When the Great Britain women's curling team were massively popular at the 2002 Olympic Games the BBC followed it up by showing more curling. Hardly anyone watched. People did not stay up after midnight to watch the sport of curling, they stayed up to watch the event and British success in it.
It happens in all sports. The first Briton to win the Tour de France or England trying to win only their second ICC event are completely irrelevant to the ratings potential of a domestic T20 competition. You can draw baffling dichotomies all you want, but it is a well documented and proven fact.
The first time a Premier League match was shown free-to-air in the UK on Freeview was an ESPN free weekend. I cannot remember the match they had but it was not especially exciting, something like Stoke vs West Ham. But it saw pretty much no increase in the rating whilst something like seven million watched a Six Nations match on the BBC.
Whilst they were not the most popular of teams, it was still the biggest sporting league in this country by far. It was the first time the Premier League was shown free to ordinary households without any sort of pay TV (previous free weekends still required cable or Sky). It was after decades of people complaining about having to pay to watch the Premier League. But no one did apart from the fans, it was watched by something like 800,000 viewers.
The best way to promote cricket on free-to-air TV is with ICC tournaments, because people will watch their national teams in international events simply because they are national teams and events. They will not watch random places competing in arbitrary leagues. And even franchise leagues of super stars are still representing random places in a random league.
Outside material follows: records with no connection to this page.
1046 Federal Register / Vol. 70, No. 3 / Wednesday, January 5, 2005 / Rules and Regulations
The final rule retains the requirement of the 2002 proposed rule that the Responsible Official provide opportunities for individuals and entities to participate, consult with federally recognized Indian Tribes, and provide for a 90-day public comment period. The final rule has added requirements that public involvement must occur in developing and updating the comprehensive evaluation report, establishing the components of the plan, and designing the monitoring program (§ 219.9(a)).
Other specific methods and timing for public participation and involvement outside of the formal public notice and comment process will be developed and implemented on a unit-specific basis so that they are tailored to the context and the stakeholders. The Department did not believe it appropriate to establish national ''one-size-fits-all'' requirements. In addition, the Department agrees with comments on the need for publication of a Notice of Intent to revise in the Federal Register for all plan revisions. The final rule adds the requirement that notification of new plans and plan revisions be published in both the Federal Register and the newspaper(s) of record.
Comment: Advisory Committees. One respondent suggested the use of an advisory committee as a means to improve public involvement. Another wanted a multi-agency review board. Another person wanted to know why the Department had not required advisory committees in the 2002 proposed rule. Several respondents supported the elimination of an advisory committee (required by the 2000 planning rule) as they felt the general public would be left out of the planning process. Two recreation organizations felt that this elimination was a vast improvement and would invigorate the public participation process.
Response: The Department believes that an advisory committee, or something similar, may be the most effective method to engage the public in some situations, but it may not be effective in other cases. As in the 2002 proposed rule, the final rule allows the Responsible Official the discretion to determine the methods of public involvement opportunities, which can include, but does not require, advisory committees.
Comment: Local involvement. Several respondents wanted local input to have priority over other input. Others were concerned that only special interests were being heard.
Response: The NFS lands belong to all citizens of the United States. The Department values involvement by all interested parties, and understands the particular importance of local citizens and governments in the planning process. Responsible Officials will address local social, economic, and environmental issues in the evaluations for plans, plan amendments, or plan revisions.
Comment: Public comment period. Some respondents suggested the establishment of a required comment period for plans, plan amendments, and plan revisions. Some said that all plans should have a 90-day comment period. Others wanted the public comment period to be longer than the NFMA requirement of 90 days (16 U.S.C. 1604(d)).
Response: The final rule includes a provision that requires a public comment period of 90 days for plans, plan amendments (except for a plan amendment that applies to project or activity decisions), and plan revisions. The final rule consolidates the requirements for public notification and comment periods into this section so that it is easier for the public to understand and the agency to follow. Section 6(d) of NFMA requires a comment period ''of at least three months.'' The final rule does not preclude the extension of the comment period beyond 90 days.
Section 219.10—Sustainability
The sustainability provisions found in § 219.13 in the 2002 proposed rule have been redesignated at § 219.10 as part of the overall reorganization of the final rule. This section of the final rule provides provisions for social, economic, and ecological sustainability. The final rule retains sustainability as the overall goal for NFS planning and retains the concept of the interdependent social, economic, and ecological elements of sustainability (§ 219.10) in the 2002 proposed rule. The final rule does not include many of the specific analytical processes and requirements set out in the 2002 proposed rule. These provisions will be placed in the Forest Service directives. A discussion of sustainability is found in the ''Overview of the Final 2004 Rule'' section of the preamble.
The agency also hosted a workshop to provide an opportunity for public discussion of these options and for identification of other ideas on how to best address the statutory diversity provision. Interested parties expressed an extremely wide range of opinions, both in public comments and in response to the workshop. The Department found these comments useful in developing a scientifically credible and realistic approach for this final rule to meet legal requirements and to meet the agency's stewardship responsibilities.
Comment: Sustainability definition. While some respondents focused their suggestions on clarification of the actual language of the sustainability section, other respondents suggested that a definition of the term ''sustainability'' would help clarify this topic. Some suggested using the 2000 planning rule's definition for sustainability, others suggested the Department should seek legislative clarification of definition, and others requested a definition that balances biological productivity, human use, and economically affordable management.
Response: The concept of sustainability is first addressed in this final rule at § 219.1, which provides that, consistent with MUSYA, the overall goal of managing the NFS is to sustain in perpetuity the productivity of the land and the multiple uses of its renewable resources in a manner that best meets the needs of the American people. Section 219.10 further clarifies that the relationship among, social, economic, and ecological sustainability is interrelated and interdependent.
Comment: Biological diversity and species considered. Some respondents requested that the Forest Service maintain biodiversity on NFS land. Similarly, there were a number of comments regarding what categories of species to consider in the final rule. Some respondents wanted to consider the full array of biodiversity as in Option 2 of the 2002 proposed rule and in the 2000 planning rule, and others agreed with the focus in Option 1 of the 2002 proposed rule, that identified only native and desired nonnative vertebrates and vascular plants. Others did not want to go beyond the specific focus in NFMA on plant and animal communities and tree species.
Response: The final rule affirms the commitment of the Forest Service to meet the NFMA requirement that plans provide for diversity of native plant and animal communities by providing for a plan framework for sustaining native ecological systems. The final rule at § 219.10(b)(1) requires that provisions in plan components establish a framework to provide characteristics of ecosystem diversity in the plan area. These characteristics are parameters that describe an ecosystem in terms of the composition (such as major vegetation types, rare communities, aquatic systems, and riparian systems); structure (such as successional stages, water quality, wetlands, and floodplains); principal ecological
The WT20 would be perfect for such networks, given suitable time zones. But the way the rights are sold by the ICC to maximize profit makes this unlikely. The amount a pay-TV broadcaster would offer Star Sports for exclusivity means a free-to-air one would have to buy the whole package, including U19 World Cups, rather than just the single event.
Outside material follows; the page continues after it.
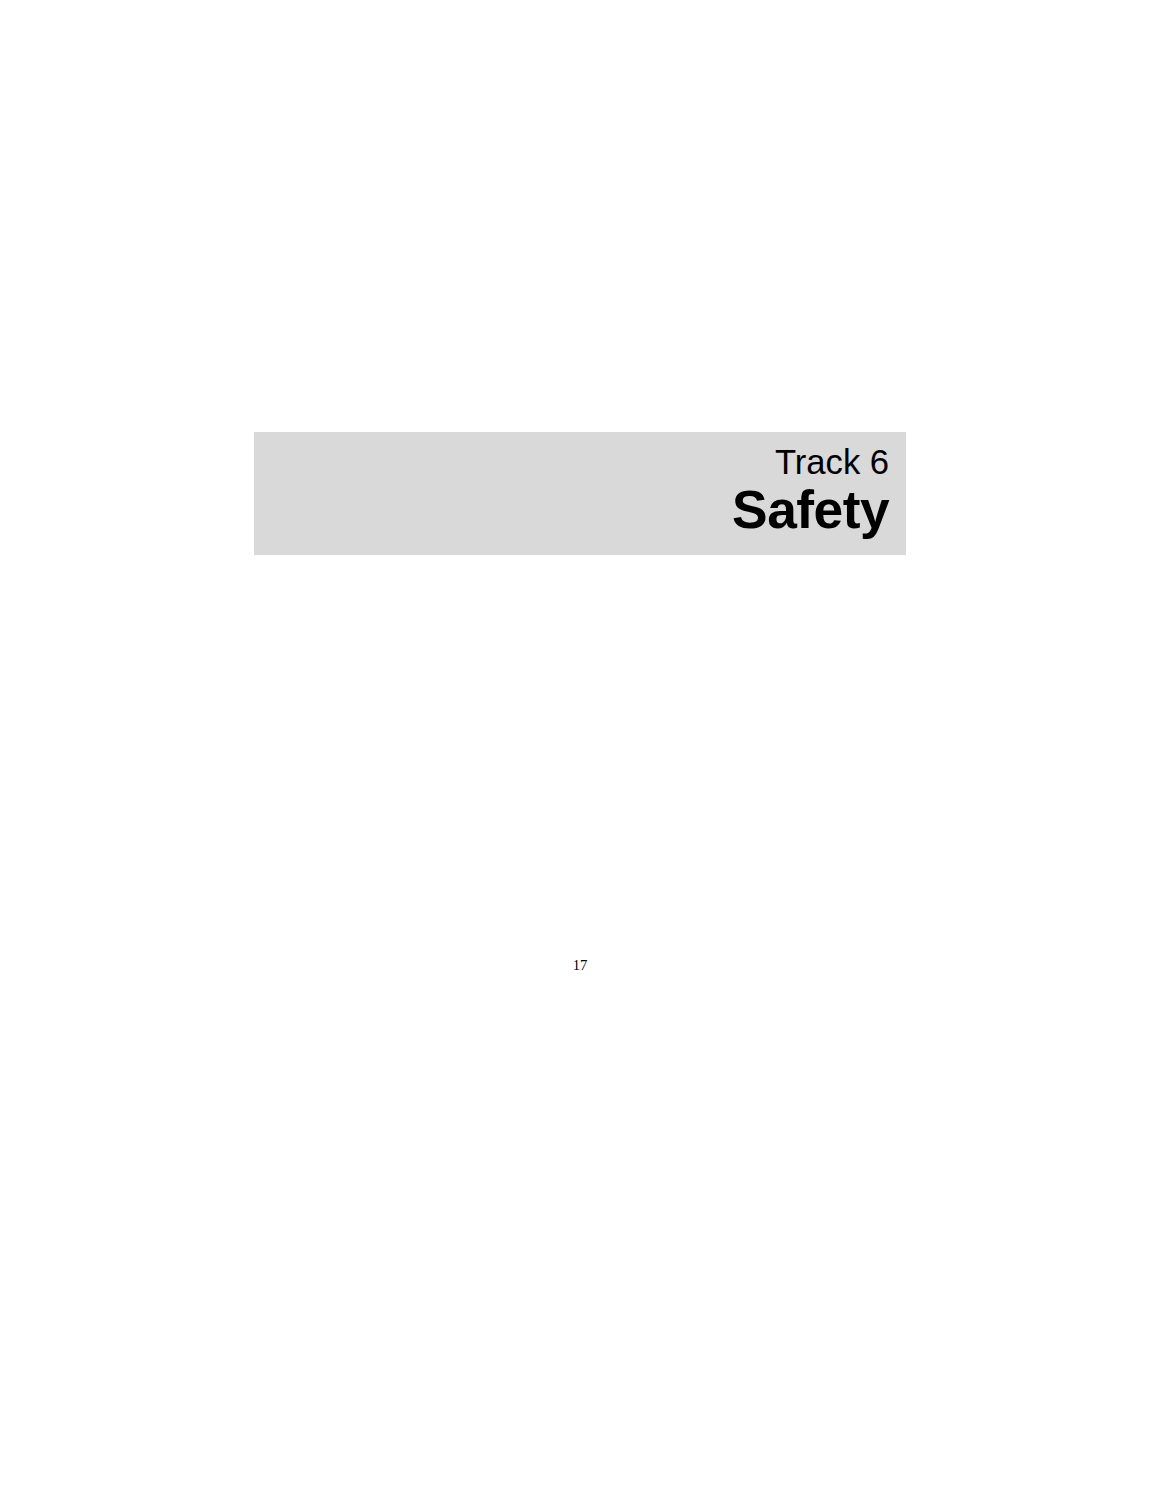Track 6 Safety
17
More people will watch cricket of any sort on a free-to-air network than they would if the same were on a pay one. That is simple mathematics. And some of whom, with no pay TV access, may well have never seen live cricket before and can be turned into new fans But not in any sort of "huge" numbers.
And not because of anything wrong with cricket or its popularity as a sport. But because most people in this country do not watch sport on a regular basis. They do in Australia. They do not in the UK.